▸ TEXT SEGMENT:
From: Chris Wilson @ 2015-11-27 10:07 UTC (permalink / raw)
  To: intel-gfx; +Cc: Daniel Vetter, Mika Kuoppala

Following a GPU reset, we may leave the context in a poorly defined
state, and reloading from that context will leave the GPU flummoxed. For
secondary contexts, this will lead to that context being banned - but
currently it is also causing the default context to become banned,
leading to turmoil in the shared state.

This is a regression from

commit 6702cf16e0ba8b0129f5aa1b6609d4e9c70bc13b [v4.1]
Author: Ben Widawsky <benjamin.widawsky@intel.com>
Date:   Mon Mar 16 16:00:58 2015 +0000

    drm/i915: Initialize all contexts

which quietly introduced the removal of the MI_RESTORE_INHIBIT on the
default context.

Signed-off-by: Chris Wilson <chris@chris-wilson.co.uk>
Cc: Michel Thierry <michel.thierry@intel.com>
Cc: Mika Kuoppala <mika.kuoppala@intel.com>
Cc: Daniel Vetter <daniel.vetter@ffwll.ch>
---
 drivers/gpu/drm/i915/i915_gem_context.c | 2 +-
 1 file changed, 1 insertion(+), 1 deletion(-)

diff --git a/drivers/gpu/drm/i915/i915_gem_context.c b/drivers/gpu/drm/i915/i915_gem_context.c
index 43761c5bcaca..1041099d285a 100644
--- a/drivers/gpu/drm/i915/i915_gem_context.c
+++ b/drivers/gpu/drm/i915/i915_gem_context.c
@@ -708,7 +708,7 @@ static int do_switch(struct drm_i915_gem_request *req)
 	if (ret)
 		goto unpin_out;
 
-	if (!to->legacy_hw_ctx.initialized) {
+	if (!to->legacy_hw_ctx.initialized || i915_gem_context_is_default(to)) {
 		hw_flags |= MI_RESTORE_INHIBIT;
 		/* NB: If we inhibit the restore, the context is not allowed to
 		 * die because future work may end up depending on valid address
-- 
2.6.2

_______________________________________________
Intel-gfx mailing list
Intel-gfx@lists.freedesktop.org
http://lists.freedesktop.org/mailman/listinfo/intel-gfx

^ permalink raw reply related	[flat|nested] 11+ messages in thread

* Re: [PATCH] drm/i915: Restore inhibiting the load of the default context
  2015-11-27 10:07 [PATCH] drm/i915: Restore inhibiting the load of the default context Chris Wilson
@ 2015-11-27 11:32 ` Mika Kuoppala
  2015-11-27 13:14   ` Chris Wilson
  2015-11-27 13:28   ` [PATCH v2] " Chris Wilson
  0 siblings, 2 replies; 11+ messages in thread
From: Mika Kuoppala @ 2015-11-27 11:32 UTC (permalink / raw)

▸ DATA PROVIDED:
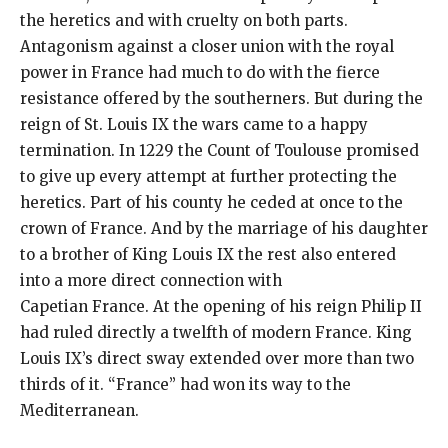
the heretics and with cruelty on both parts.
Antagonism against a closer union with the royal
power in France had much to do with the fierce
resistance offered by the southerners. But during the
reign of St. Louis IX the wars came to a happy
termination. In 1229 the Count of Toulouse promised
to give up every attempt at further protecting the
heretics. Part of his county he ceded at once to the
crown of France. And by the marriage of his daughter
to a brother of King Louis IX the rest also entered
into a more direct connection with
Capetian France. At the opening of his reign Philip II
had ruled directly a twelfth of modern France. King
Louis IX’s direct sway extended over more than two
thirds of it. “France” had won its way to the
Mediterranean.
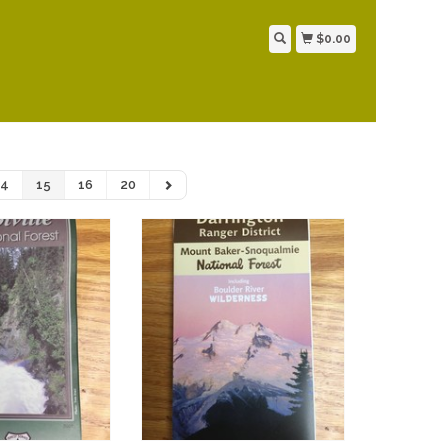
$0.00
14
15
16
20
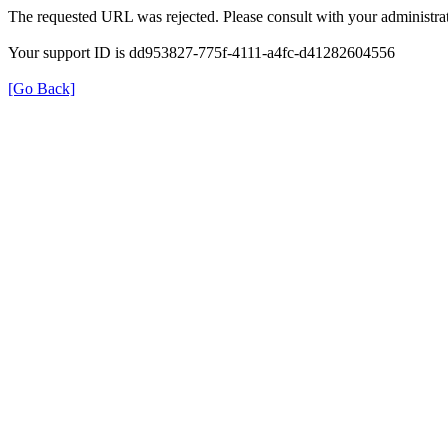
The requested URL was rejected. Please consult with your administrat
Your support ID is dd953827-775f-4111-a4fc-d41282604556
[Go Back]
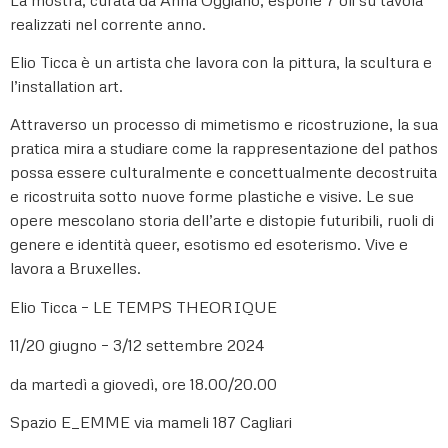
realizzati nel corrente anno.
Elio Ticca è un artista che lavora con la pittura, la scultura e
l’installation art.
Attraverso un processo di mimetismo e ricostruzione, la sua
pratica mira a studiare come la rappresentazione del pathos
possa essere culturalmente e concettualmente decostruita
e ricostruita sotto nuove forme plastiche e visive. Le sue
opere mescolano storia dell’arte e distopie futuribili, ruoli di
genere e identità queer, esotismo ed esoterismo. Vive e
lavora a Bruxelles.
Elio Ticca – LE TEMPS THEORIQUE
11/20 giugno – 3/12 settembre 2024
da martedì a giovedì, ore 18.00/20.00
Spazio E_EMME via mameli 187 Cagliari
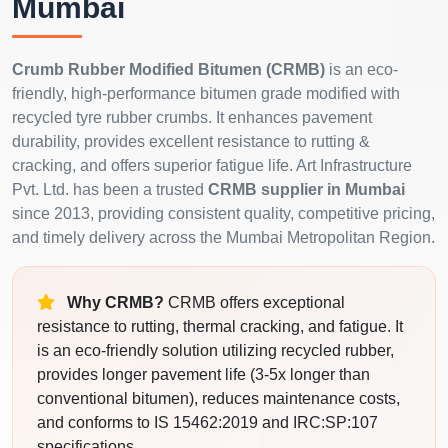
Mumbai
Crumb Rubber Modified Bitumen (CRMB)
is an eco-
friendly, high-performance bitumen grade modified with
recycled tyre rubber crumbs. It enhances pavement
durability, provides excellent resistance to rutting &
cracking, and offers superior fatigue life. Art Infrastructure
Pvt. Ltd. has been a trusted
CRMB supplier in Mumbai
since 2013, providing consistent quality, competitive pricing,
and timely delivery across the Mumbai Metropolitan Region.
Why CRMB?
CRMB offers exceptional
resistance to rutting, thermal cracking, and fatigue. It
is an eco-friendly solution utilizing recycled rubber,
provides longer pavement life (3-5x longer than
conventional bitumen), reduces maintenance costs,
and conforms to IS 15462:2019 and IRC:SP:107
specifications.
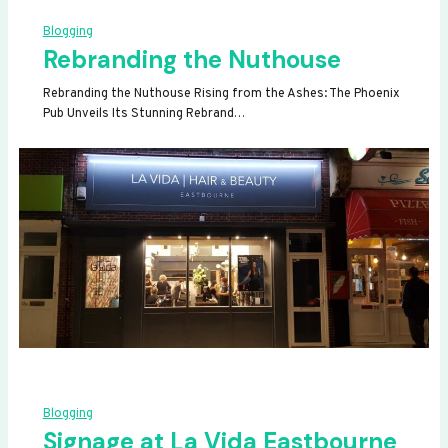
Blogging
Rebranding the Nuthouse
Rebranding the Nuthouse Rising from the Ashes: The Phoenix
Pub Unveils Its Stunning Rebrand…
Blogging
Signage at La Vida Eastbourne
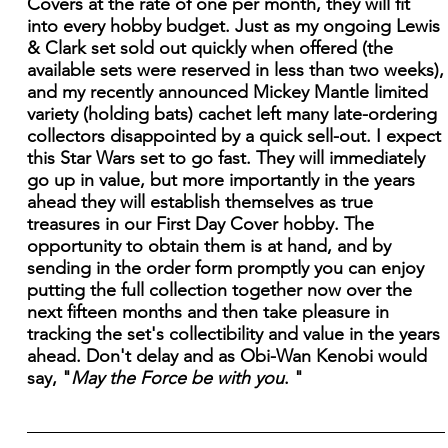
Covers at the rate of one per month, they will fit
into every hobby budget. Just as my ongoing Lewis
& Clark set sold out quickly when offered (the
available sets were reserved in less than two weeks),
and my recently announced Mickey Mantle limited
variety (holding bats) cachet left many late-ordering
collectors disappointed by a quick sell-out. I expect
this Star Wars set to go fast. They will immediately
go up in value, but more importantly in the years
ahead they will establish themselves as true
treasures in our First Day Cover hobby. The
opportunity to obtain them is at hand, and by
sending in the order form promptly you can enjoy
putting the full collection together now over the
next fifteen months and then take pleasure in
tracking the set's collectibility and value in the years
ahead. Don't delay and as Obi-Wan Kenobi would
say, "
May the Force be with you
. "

▸ WHAT IS NEEDED:
According to the patch email, the removal of which flag on the default context did the earlier commit quietly introduce?

▸ SOLUTION TO THIS TASK:
MI_RESTORE_INHIBIT